### Passage
‘If you make a show about bereavement – which is what this is, essentially – you have to package these themes in a way that it doesn't just feel completely overwhelming, because it's such a hard thing to even comprehend and to deal with’, Ursuţa says. ‘You need levity somewhere, and you need to be able to make fun of the most horrible situation; otherwise, it will destroy you.’
Andra Ursuţa’s Joy Revision does not take its name from the world’s foremost Joy Divison tribute band, but it is about how love can tear us apart. ‘Somebody told me that there was there was a law firm, specialising in divorce, and it was called Joy Division. I thought that was really good,’ she says, laughing. Here, rather than divorce, the exhibition revises art’s role in mortality, loss, and grief – themes the artist approaches with dark, dry humour.
"You need levity somewhere, and you need to be able to make fun of the most horrible situation; otherwise, it will destroy you."
Even for an artist whose practice often involves casting her old clothes, her rubbish, and her own body in lead crystal, this is extraordinarily personal work. ‘My partner passed away at the end of 2020, completely unexpectedly. And when that happens, your brain just goes crazy.’ Enacting mind-altering states, the colours of Ursuţa’s photograms by turns evoke sixties psychedelia, sunflare and the dawn of William Blake’s Dance of Albion (c. 1794) – revelatory, ecstatic shades that clang against the solemn image of a skeleton in a spiny wicker chair.
Created with photoreactive dye on plush velvet, rays of light around the skull conjure ritual headdresses, religious haloes or visionary third eyes – an effect that was created ‘purely by accident’ according to the artist. These beams of light are an impression caused by the folds of the fabric draped over the skeleton’s head, as the assemblage was captured by light from below; concealed in its makeshift cocoon, there is no way of knowing for sure how the eventuating image would turn out.
"Even when the other person is gone, your brain keeps firing away"

(Entries taken from a collection)
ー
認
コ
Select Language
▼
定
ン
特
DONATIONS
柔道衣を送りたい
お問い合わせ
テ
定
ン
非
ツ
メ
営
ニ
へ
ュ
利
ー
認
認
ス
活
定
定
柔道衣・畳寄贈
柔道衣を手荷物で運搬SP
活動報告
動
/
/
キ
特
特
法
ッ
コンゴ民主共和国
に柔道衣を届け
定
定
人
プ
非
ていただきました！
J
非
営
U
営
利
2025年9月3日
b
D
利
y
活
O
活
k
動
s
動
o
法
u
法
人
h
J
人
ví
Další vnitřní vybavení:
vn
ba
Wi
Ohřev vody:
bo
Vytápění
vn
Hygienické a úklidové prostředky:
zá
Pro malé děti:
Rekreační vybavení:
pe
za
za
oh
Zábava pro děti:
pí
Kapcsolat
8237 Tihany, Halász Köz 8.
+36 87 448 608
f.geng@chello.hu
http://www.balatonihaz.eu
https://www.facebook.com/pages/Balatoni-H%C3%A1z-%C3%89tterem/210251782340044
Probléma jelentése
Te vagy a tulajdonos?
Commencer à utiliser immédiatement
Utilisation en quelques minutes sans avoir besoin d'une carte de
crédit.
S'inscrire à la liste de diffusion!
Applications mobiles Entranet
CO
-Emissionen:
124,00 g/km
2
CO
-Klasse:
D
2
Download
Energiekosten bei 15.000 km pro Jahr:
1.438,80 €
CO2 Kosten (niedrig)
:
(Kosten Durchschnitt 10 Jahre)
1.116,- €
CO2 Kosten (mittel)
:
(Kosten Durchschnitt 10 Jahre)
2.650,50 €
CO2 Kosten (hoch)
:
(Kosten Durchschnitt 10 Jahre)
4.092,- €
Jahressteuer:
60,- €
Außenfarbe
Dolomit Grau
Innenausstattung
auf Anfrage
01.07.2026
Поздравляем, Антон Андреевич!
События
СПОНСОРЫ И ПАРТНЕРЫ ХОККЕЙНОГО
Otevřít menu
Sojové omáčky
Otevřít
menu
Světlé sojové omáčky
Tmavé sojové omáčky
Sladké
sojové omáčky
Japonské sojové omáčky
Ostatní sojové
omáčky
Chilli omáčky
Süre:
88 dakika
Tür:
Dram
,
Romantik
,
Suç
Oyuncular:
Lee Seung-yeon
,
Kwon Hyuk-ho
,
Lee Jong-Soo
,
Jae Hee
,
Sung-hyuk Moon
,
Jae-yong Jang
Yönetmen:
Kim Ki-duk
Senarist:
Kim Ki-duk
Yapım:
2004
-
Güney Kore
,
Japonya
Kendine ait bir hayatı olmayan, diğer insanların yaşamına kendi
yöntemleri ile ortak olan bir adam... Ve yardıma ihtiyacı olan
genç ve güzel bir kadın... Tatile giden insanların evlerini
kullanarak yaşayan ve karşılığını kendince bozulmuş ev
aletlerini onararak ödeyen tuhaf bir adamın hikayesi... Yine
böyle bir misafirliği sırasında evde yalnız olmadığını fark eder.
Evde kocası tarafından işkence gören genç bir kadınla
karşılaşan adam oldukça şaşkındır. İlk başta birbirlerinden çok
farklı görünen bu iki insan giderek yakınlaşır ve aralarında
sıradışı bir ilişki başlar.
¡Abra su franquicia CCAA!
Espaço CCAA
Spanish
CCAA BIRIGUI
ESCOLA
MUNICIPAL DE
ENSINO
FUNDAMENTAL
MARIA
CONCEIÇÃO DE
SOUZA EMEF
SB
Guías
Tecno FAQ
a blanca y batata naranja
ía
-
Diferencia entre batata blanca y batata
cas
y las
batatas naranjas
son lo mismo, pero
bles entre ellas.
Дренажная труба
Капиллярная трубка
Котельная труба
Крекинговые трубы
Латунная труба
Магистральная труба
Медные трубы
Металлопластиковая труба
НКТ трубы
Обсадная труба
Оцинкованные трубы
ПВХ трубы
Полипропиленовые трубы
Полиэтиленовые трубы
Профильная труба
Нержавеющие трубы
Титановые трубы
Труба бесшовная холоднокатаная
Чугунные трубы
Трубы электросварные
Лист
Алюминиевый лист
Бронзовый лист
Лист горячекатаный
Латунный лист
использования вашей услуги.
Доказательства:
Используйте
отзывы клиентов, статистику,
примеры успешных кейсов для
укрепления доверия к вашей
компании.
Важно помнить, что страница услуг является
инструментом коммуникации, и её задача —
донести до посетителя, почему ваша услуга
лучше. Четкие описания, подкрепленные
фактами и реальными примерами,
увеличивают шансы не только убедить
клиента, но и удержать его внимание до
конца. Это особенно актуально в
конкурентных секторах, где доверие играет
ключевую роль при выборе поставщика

### Exercises
a: Render this sentence from the article on Andra Ursuţa's exhibition in Spanish: "Even for an artist whose practice often involves casting her old clothes, her rubbish, and her own body in lead crystal, this is extraordinarily personal work."
b: For each statement, state whether the article on Andra Ursuţa's exhibition supports it, answering yes or no and quoting the words that decide it: (i) The rays of light around the skull were a deliberate design choice by the artist. (ii) The photograms were made with photoreactive dye on velvet. (iii) The artist's partner died at the end of 2020.
c: Write the next few paragraphs of the article on Andra Ursuţa's exhibition, beginning after its final line.

### Solved problems
a: Incluso para una artista cuya práctica consiste a menudo en moldear su ropa vieja, su basura y su propio cuerpo en cristal de plomo, esta es una obra extraordinariamente personal.

b:
(i) No: "an effect that was created ‘purely by accident’ according to the artist"
(ii) Yes: "Created with photoreactive dye on plush velvet"
(iii) Yes: "My partner passed away at the end of 2020, completely unexpectedly."

c:
You could think of these veiled skeletal works as 2D sculptures, and they are in conversation with their 3D counterpart: Grande Odalisque (2022) sees the suggestion of a figure cloaked and cast in glass, reminiscent of Victorian mourning dress. This group of works puts the artist in mind of the Shroud of Turin ‘or this idea of Veronica's veil from the New Testament, where she wipes the face of Christ, and then the face is magically imprinted on the veil. This idea of the spontaneous image is very interesting to me.’
Adopting superannuated techniques, such as lost-wax casting and early photographic methods, alongside contemporary technologies like digital modelling, allows for spontaneity and chance to become an integral part of Andra Ursuţa’s practice. ‘There's always this tension between what is handmade and what has been made without the human touch’, she says. ‘I want to create the conditions in which something that I did not intend can happen, can surprise me or give me an insight – which, in a way, is a metaphor for looking for ghosts, because you’re looking for the foreign.’ Hung next to one another, the photograms appear as if excerpted from an infinite stream of experiments – or ‘Revisions’ – highlighting Ursuţa’s process as well as the final product.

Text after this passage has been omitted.